Material provided Start Marker
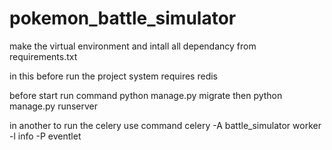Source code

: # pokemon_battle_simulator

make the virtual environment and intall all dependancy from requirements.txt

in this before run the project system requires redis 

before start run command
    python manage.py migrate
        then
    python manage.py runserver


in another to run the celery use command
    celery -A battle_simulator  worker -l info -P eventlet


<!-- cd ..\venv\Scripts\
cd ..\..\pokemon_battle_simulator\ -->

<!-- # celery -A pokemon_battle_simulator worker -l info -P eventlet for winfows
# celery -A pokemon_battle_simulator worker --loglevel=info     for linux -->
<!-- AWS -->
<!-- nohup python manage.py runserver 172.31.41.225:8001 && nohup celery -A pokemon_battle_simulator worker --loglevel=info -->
Material provided End Marker
Material provided Start Marker
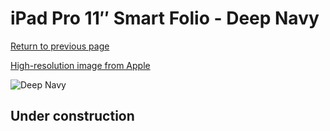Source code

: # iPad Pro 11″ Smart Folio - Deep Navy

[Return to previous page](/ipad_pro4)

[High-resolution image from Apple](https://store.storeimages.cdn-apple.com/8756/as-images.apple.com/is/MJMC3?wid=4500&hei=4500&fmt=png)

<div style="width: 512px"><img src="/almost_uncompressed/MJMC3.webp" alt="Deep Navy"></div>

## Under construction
Material provided End Marker
### Assignment
Above are the entries. Copy exactly the part that opens with the line containing "# celery -A pokemon_battle_simulator worker --loglevel=info" and closes with the line containing "<!-- nohup python", and no more.

### Reply to the task
# celery -A pokemon_battle_simulator worker --loglevel=info     for linux -->
<!-- AWS -->
<!-- nohup python manage.py runserver 172.31.41.225:8001 && nohup celery -A pokemon_battle_simulator worker --loglevel=info -->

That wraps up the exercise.